We all make offers we really don’t expect others to accept. I believe Pilate made the leaders of Israel—the chief priests and rulers of the people—an offer they would never accept—but they did. The religious leaders of Israel brought Jesus to Pilate, accusing Him of being a criminal worthy of death. But Pilate did not see it this way at all. Eventually, he made these leaders an offer I think he was sure they would not accept. His offer was to release to them Barabbas, a thief, a revolutionary, and a murderer. Which would they choose—to turn Barabbas loose on their city—or Jesus? Jesus was a man of peace, a seemingly harmless fellow. Barabbas was a dangerous criminal. Surely they would leave Barabbas in prison, where he belonged, and be content to have Jesus found guilty of a crime and then pardoned.
When we read the account of the trial of our Lord before the political rulers of that day, it is like watching a table tennis match. On the one hand, Jesus is passed back and forth between Pilate and Herod. On the other, the dialogue between Pilate and the religious leaders bounces back, from one to the other. Pilate repeatedly pronounces Jesus innocent of any crime, but the Jewish religious leaders respond by even more vigorously affirming His guilt, demanding nothing less than the death penalty. One would think that Pilate, with the power of Rome behind him, would have little difficulty enforcing his will on the people, but such is not the case. We see that indeed the people prevail, and the story ends with Pilate giving them their way, even though this means the death of an innocent man.
Why does Luke include this incident with Herod while no other gospel writer does? I believe it is important to see that everyone rejected Jesus as the Messiah, including Herod. But it was absolutely necessary for Rome and the Gentiles to share in the rejection and the crucifixion of Christ so that all men, not just the Jews, might be guilty of His innocent blood. Herod does play a part, but this is the time for the Gentiles to show their own disdain for the Savior.

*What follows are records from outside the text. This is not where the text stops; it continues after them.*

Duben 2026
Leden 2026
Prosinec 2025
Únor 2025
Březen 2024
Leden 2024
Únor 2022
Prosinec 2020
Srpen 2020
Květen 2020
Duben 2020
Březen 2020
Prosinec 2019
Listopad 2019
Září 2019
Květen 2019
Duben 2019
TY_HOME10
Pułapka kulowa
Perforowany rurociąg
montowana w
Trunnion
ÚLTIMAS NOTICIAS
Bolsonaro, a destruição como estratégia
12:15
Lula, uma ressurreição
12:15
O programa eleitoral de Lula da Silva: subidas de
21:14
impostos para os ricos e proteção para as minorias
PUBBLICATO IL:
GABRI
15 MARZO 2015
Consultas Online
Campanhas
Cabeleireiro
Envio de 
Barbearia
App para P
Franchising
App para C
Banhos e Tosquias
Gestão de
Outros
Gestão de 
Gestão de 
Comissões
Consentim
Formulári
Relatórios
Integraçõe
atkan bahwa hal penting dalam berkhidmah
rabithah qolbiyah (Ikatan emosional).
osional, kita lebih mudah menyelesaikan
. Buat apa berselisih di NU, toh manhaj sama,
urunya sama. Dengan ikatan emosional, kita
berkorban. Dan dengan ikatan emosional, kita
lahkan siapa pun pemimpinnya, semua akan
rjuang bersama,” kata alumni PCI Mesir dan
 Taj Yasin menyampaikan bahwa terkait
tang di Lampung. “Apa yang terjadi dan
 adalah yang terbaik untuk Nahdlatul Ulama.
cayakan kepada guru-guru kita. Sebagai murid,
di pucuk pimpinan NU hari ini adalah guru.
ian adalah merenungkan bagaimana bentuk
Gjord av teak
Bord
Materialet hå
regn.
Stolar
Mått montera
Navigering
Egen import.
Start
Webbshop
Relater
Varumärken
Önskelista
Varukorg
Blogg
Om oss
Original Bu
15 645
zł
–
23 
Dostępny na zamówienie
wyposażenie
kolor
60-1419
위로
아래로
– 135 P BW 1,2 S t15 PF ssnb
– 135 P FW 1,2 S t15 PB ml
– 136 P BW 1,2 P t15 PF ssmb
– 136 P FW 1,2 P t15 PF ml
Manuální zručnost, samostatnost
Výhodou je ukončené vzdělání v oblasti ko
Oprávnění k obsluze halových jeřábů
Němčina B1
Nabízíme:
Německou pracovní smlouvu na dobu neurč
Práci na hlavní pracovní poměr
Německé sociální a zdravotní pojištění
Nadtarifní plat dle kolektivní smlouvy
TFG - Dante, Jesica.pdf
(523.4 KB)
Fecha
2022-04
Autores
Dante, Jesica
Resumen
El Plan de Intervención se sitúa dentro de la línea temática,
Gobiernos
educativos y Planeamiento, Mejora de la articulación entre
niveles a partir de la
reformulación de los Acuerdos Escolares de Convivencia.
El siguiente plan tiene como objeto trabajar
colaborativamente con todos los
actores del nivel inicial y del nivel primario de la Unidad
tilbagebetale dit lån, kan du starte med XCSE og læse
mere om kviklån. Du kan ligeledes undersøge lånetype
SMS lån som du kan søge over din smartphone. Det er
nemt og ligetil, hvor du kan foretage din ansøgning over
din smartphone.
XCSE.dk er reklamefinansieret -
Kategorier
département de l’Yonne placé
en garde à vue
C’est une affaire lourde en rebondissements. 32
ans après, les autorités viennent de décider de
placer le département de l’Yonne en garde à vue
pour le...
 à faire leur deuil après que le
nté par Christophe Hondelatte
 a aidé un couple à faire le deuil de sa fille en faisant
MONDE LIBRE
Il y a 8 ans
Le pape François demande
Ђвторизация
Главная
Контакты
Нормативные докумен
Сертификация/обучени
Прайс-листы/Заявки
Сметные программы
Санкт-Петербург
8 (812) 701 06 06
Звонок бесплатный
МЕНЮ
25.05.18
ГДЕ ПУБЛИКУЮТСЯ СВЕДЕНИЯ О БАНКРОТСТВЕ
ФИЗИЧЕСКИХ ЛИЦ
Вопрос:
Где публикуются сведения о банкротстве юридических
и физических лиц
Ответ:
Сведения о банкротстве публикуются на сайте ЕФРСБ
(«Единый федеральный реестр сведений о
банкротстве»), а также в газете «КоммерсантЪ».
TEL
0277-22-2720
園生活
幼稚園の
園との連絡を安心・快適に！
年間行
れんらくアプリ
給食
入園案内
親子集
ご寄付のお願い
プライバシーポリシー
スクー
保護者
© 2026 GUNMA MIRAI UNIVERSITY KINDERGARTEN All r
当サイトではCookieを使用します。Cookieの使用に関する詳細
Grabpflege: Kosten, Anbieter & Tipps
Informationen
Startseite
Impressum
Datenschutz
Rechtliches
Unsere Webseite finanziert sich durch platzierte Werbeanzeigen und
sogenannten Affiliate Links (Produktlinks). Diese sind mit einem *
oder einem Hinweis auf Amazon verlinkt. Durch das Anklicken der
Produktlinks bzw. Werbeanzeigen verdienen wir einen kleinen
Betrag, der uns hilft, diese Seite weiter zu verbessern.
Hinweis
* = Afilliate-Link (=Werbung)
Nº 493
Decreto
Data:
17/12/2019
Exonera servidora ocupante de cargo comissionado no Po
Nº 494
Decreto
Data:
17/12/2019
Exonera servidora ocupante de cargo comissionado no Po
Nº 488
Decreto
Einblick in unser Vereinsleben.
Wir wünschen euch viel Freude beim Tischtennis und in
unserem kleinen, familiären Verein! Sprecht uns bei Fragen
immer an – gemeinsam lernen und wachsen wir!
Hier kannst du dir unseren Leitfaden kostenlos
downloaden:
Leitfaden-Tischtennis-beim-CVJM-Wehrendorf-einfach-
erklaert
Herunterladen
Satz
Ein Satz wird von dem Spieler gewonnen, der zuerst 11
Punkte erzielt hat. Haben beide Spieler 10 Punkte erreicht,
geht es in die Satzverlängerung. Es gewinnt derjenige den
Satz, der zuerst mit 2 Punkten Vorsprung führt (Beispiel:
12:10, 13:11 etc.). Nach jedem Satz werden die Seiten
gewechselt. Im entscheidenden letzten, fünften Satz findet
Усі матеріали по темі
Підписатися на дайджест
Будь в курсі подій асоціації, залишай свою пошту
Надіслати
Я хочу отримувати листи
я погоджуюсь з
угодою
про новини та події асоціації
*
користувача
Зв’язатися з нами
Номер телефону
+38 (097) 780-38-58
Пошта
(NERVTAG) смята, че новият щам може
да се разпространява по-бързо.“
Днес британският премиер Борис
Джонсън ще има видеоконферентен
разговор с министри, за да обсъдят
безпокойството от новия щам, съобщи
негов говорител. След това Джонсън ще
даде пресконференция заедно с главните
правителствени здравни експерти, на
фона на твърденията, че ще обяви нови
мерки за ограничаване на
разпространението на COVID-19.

If men are so utterly angry with God that they will always hate, oppose, and reject Him, how can they ever be convinced, converted, and changed? It will not be through human might or methods, but only through the Holy Spirit of God. As we read the Book of Acts we learn that men were convinced and converted—miraculously so, such as Saul—but they were convinced and converted through the work of God’s Spirit, as He empowered men and their testimony for Christ. May we go about His work, dependent upon His Word and dependent upon His Spirit.